§ Requirement
Render the lines below as a numbered list, skipping any blank lines, and omit the pictures from your answer.

§ Data supplied
+++

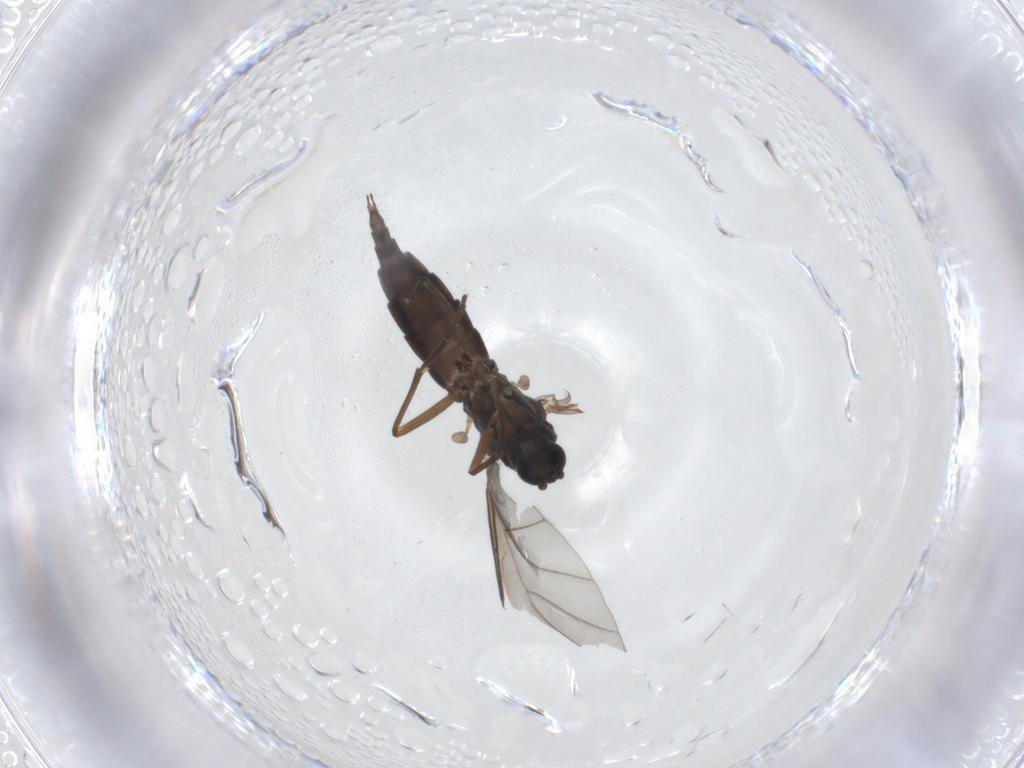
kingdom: Animalia
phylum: Arthropoda
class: Insecta
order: Diptera
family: Sciaridae
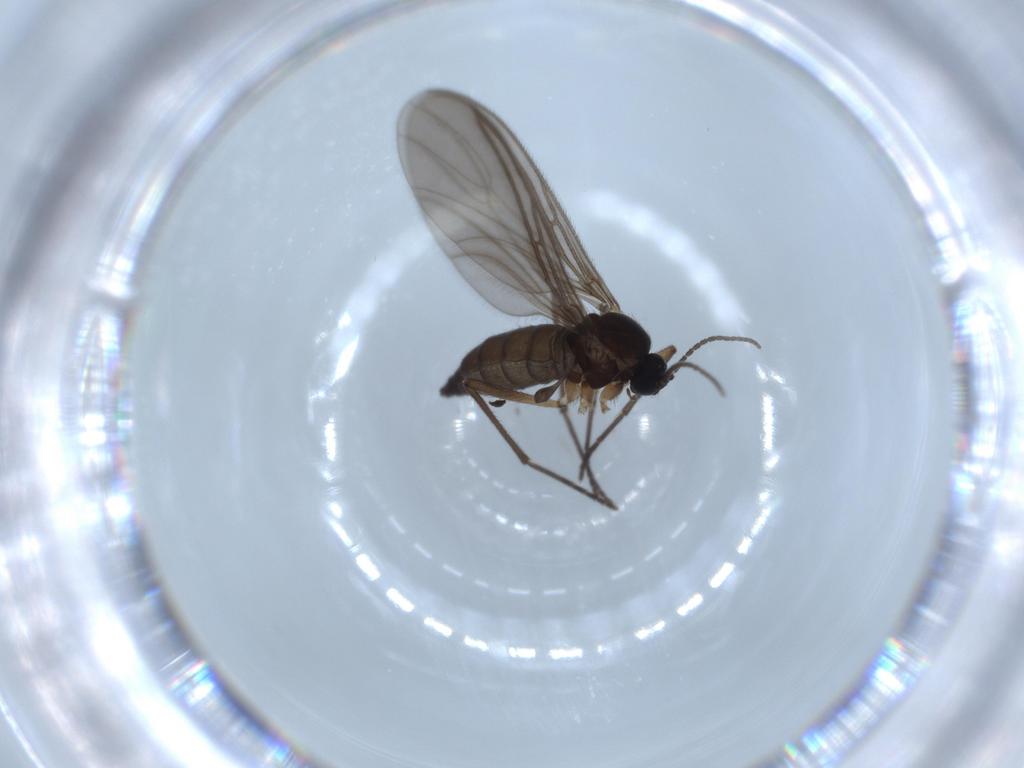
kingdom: Animalia
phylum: Arthropoda
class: Insecta
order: Diptera
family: Sciaridae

+++

§ Result below
1. kingdom: Animalia
2. phylum: Arthropoda
3. class: Insecta
4. order: Diptera
5. family: Sciaridae
6. kingdom: Animalia
7. phylum: Arthropoda
8. class: Insecta
9. order: Diptera
10. family: Sciaridae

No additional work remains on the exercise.